• ASSIGNMENT: Leave the pictures out and repeat the rest of the data below exactly.

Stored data

********************

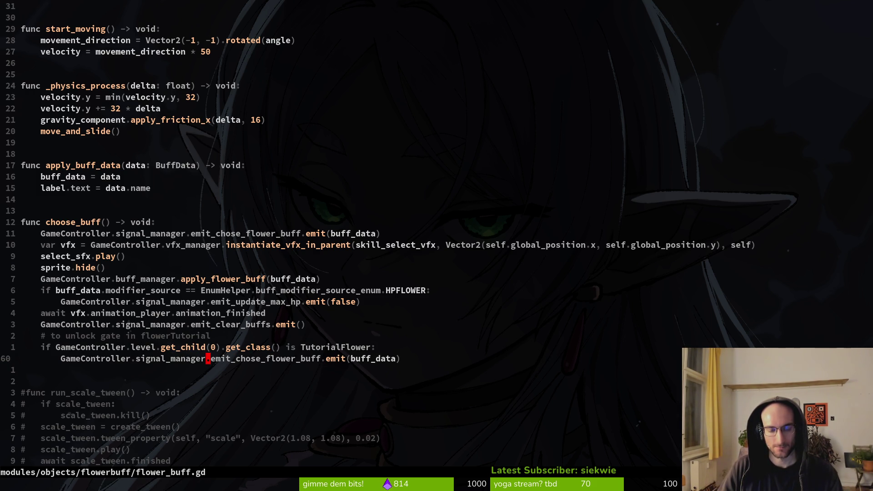
{"action": "key", "text": "ctrl+p"}
{"action": "type", "text": "tuto6"}
{"action": "key", "text": "Return"}
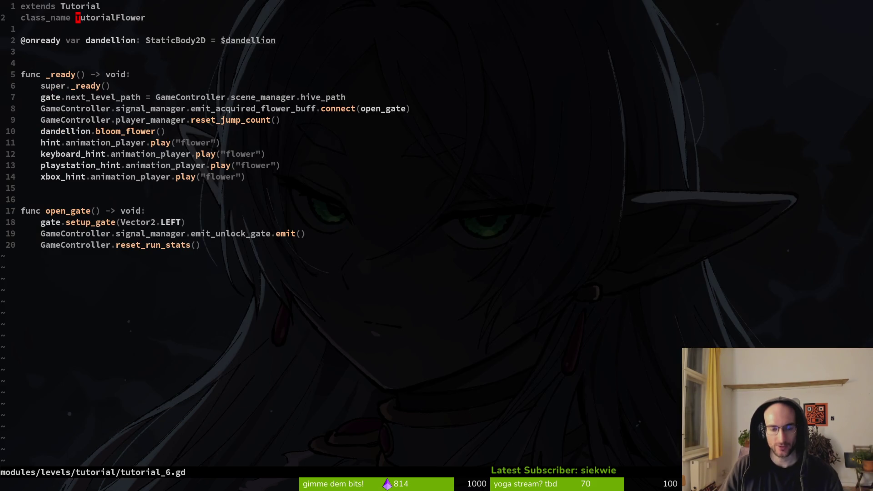
In tutorial_6.gd, select the emit_acquired_flower_buff signal name on the connect line.
{"action": "key", "text": "j"}
{"action": "key", "text": "j"}
{"action": "key", "text": "j"}
{"action": "key", "text": "j"}
{"action": "key", "text": "w"}
{"action": "key", "text": "w"}
{"action": "key", "text": "j"}
{"action": "key", "text": "j"}
{"action": "key", "text": "j"}
{"action": "key", "text": "w"}
{"action": "key", "text": "w"}
{"action": "key", "text": "w"}
{"action": "key", "text": "i"}
{"action": "key", "text": "Escape"}
{"action": "key", "text": "l"}
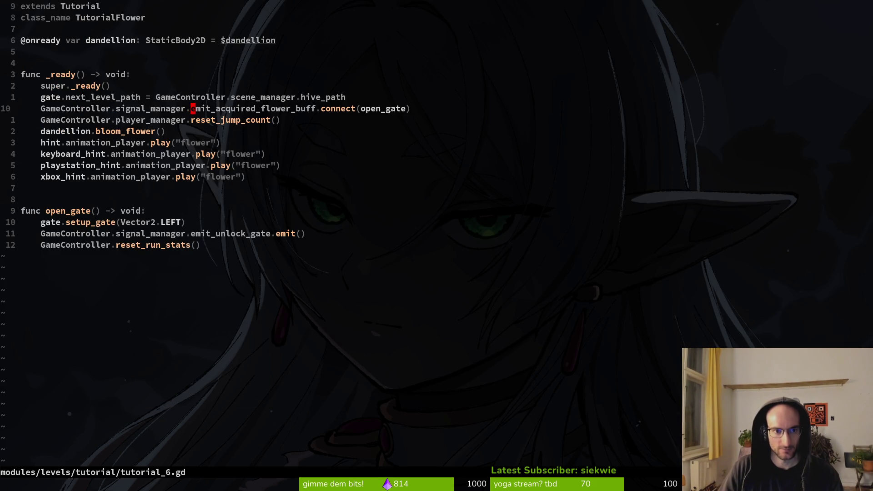
{"action": "key", "text": "v"}
{"action": "key", "text": "e"}
{"action": "key", "text": "l"}
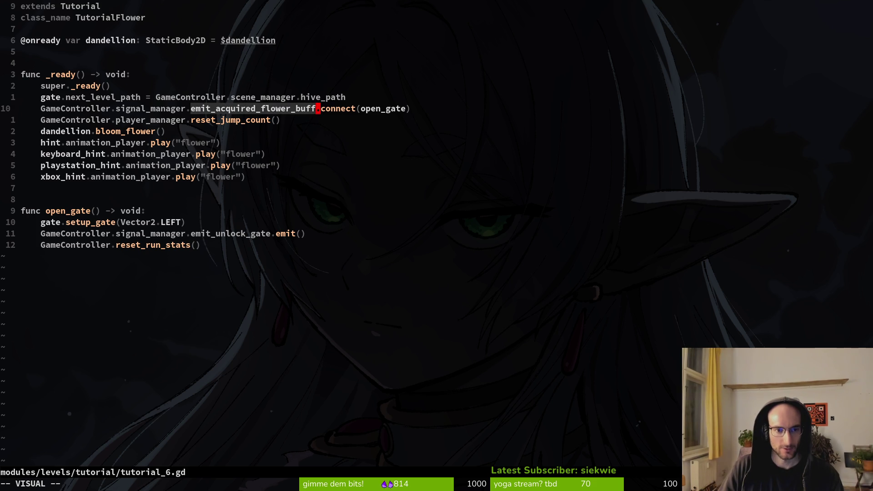
{"action": "key", "text": "y"}
Delete the three-line gate block from choose_buff in flower_buff.gd and save the file.
{"action": "key", "text": "ctrl+o"}
{"action": "key", "text": "k"}
{"action": "key", "text": "V"}
{"action": "key", "text": "k"}
{"action": "key", "text": "o"}
{"action": "key", "text": "j"}
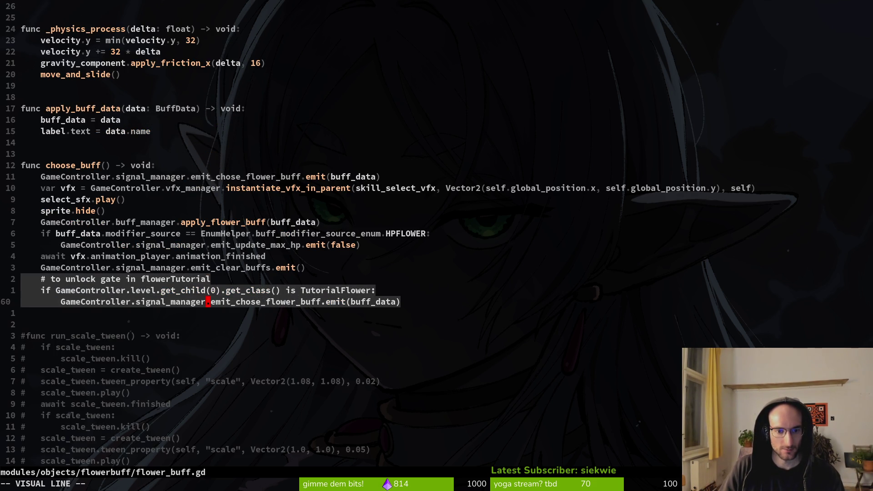
{"action": "key", "text": "d"}
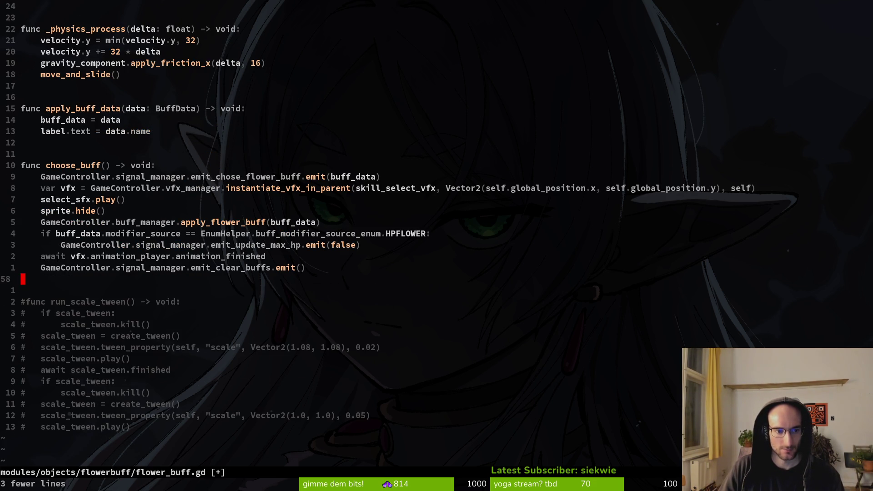
{"action": "key", "text": "ctrl+s"}
{"action": "key", "text": "k"}
Copy emit_clear_buffs, paste it over emit_acquired_flower_buff in tutorial_6.gd, and save.
{"action": "key", "text": "w"}
{"action": "key", "text": "w"}
{"action": "key", "text": "w"}
{"action": "key", "text": "v"}
{"action": "key", "text": "e"}
{"action": "key", "text": "y"}
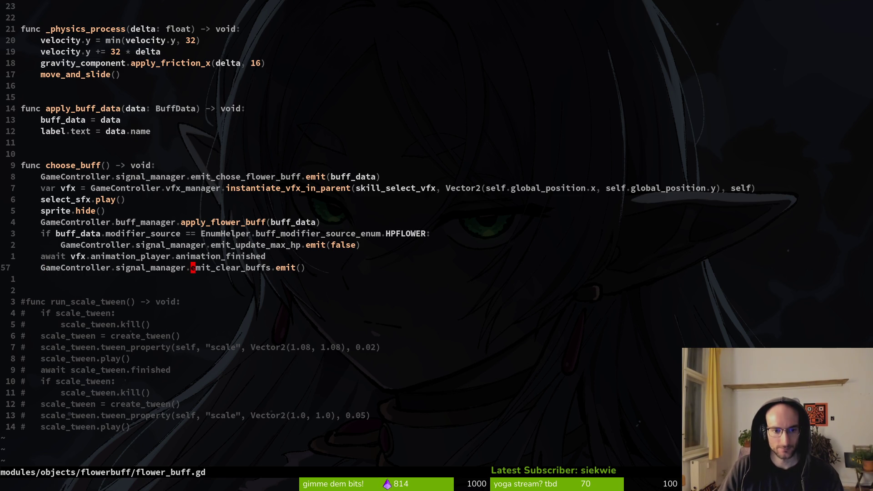
{"action": "key", "text": "ctrl+o"}
{"action": "key", "text": "h"}
{"action": "key", "text": "v"}
{"action": "key", "text": "b"}
{"action": "key", "text": "p"}
{"action": "key", "text": "ctrl+s"}
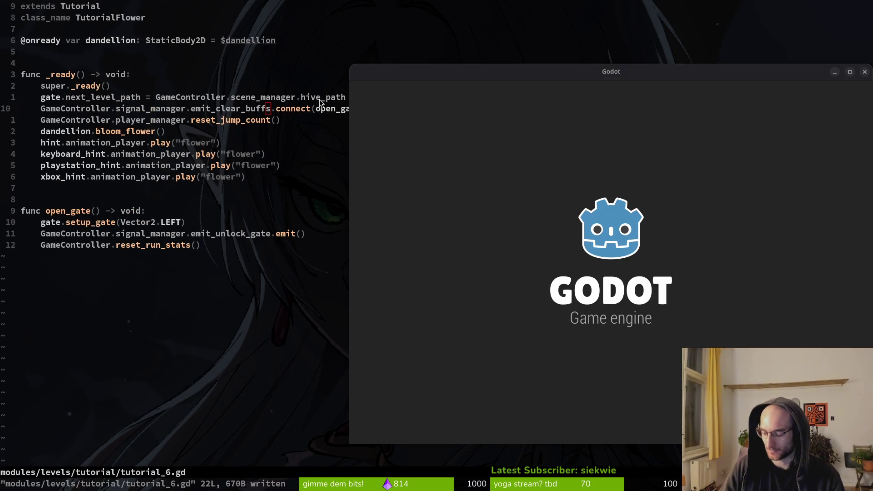
Bring the Godot editor forward and run the pollinateOrDie project in its debug window.
{"action": "key", "text": "alt+Tab"}
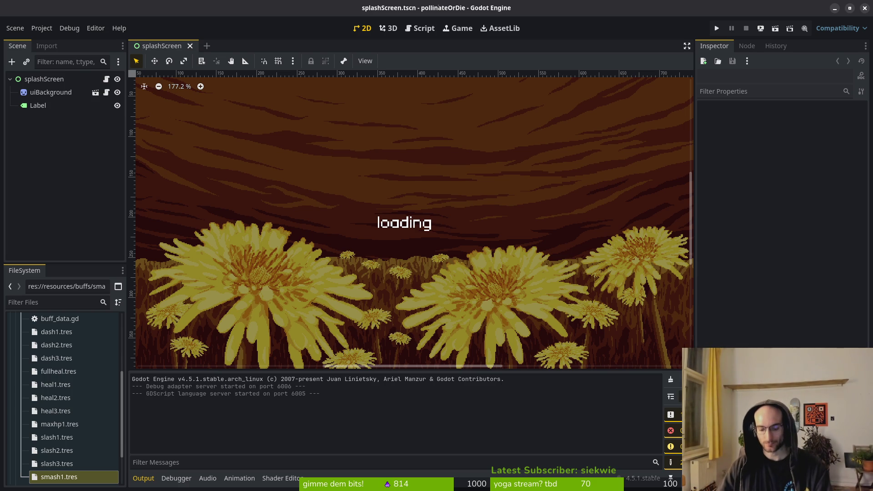
{"action": "left_click", "coordinate": [72, 153]}
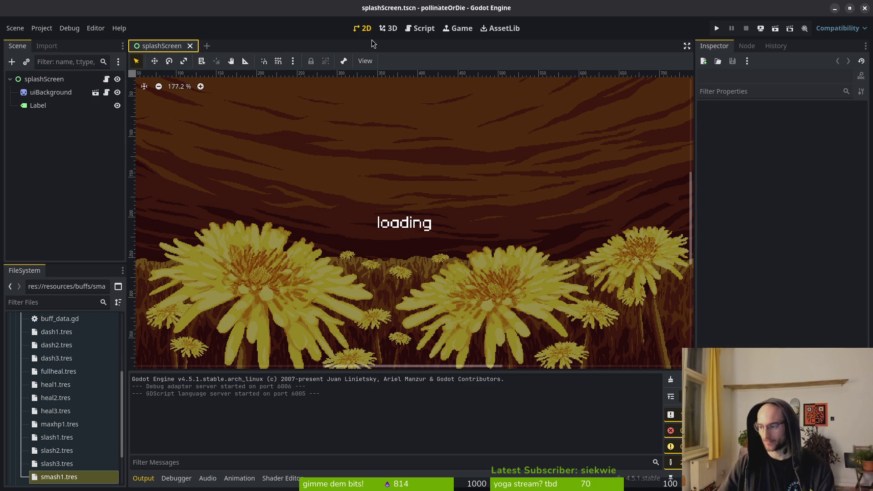
{"action": "key", "text": "alt+Tab"}
{"action": "key", "text": "alt+Tab"}
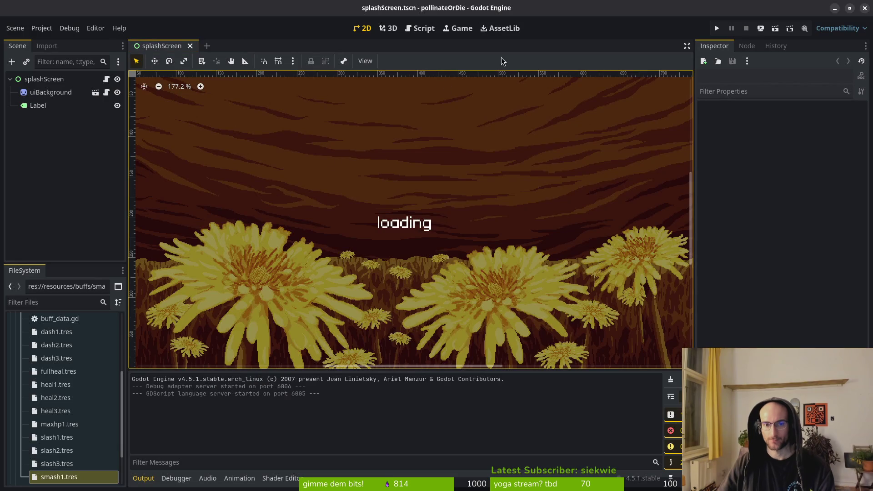
{"action": "left_click", "coordinate": [716, 28]}
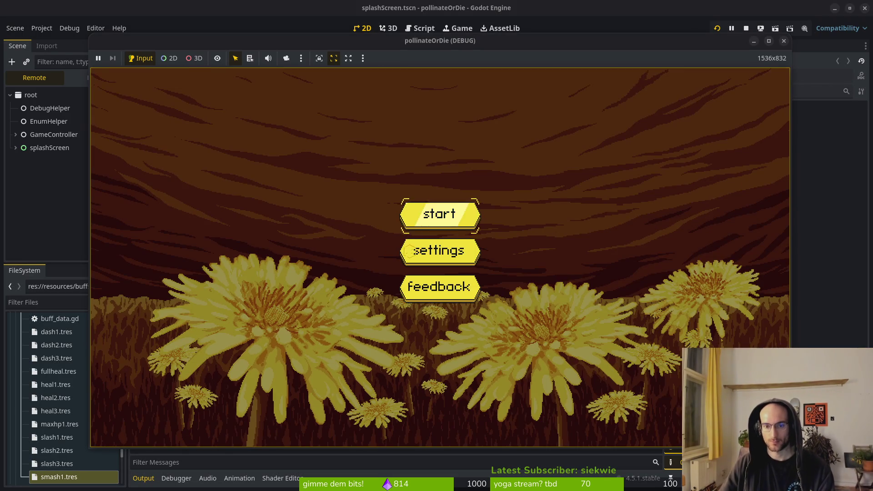
Start the game and guide the bee across the branches and out through the first rooms' exits.
{"action": "left_click", "coordinate": [461, 223]}
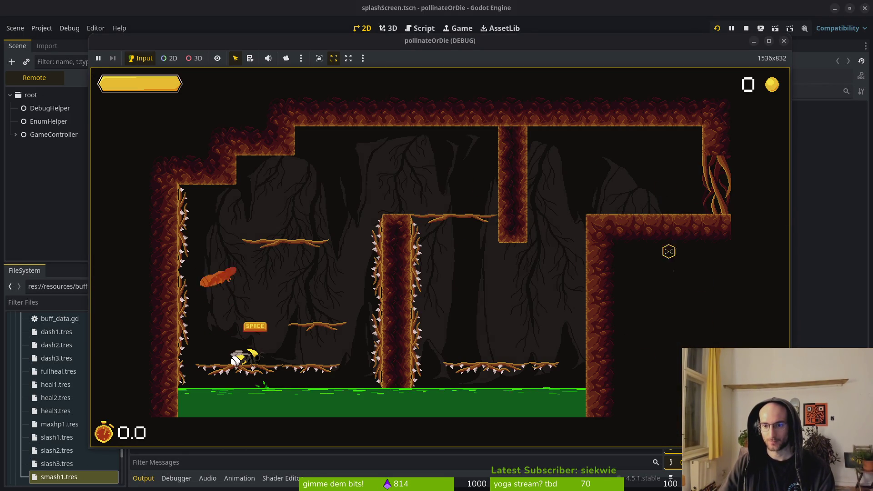
{"action": "key", "text": "d"}
{"action": "key", "text": "space"}
{"action": "key", "text": "space"}
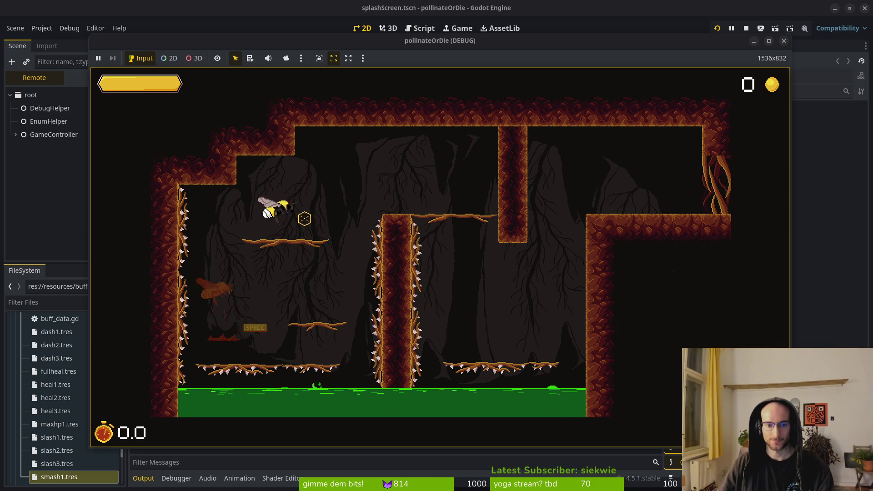
{"action": "key", "text": "d"}
{"action": "key", "text": "s"}
{"action": "key", "text": "space"}
{"action": "key", "text": "d"}
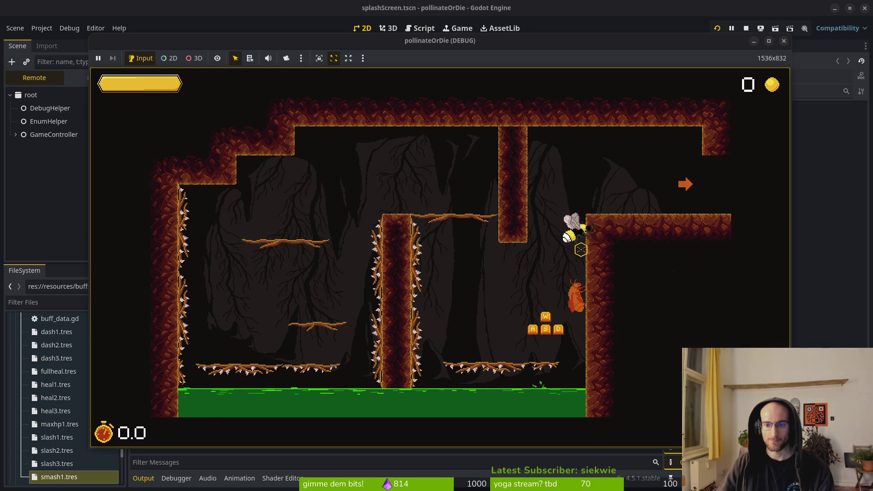
{"action": "key", "text": "d"}
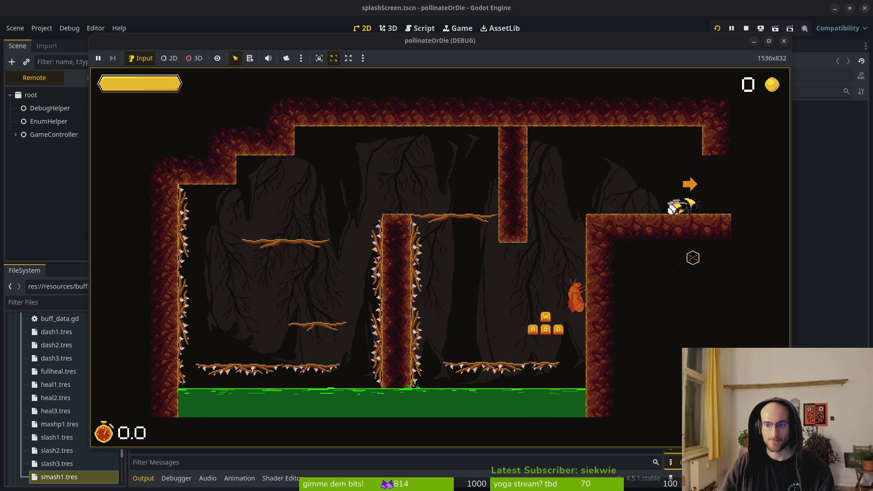
{"action": "key", "text": "d"}
{"action": "key", "text": "j"}
{"action": "key", "text": "d"}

********************

• EXERCISE RESULT:
{"action": "key", "text": "ctrl+p"}
{"action": "type", "text": "tuto6"}
{"action": "key", "text": "Return"}
In tutorial_6.gd, select the emit_acquired_flower_buff signal name on the connect line.
{"action": "key", "text": "j"}
{"action": "key", "text": "j"}
{"action": "key", "text": "j"}
{"action": "key", "text": "j"}
{"action": "key", "text": "w"}
{"action": "key", "text": "w"}
{"action": "key", "text": "j"}
{"action": "key", "text": "j"}
{"action": "key", "text": "j"}
{"action": "key", "text": "w"}
{"action": "key", "text": "w"}
{"action": "key", "text": "w"}
{"action": "key", "text": "i"}
{"action": "key", "text": "Escape"}
{"action": "key", "text": "l"}
{"action": "key", "text": "v"}
{"action": "key", "text": "e"}
{"action": "key", "text": "l"}
{"action": "key", "text": "y"}
Delete the three-line gate block from choose_buff in flower_buff.gd and save the file.
{"action": "key", "text": "ctrl+o"}
{"action": "key", "text": "k"}
{"action": "key", "text": "V"}
{"action": "key", "text": "k"}
{"action": "key", "text": "o"}
{"action": "key", "text": "j"}
{"action": "key", "text": "d"}
{"action": "key", "text": "ctrl+s"}
{"action": "key", "text": "k"}
Copy emit_clear_buffs, paste it over emit_acquired_flower_buff in tutorial_6.gd, and save.
{"action": "key", "text": "w"}
{"action": "key", "text": "w"}
{"action": "key", "text": "w"}
{"action": "key", "text": "v"}
{"action": "key", "text": "e"}
{"action": "key", "text": "y"}
{"action": "key", "text": "ctrl+o"}
{"action": "key", "text": "h"}
{"action": "key", "text": "v"}
{"action": "key", "text": "b"}
{"action": "key", "text": "p"}
{"action": "key", "text": "ctrl+s"}
Bring the Godot editor forward and run the pollinateOrDie project in its debug window.
{"action": "key", "text": "alt+Tab"}
{"action": "left_click", "coordinate": [72, 153]}
{"action": "key", "text": "alt+Tab"}
{"action": "key", "text": "alt+Tab"}
{"action": "left_click", "coordinate": [716, 28]}
Start the game and guide the bee across the branches and out through the first rooms' exits.
{"action": "left_click", "coordinate": [461, 223]}
{"action": "key", "text": "d"}
{"action": "key", "text": "space"}
{"action": "key", "text": "space"}
{"action": "key", "text": "d"}
{"action": "key", "text": "s"}
{"action": "key", "text": "space"}
{"action": "key", "text": "d"}
{"action": "key", "text": "d"}
{"action": "key", "text": "d"}
{"action": "key", "text": "j"}
{"action": "key", "text": "d"}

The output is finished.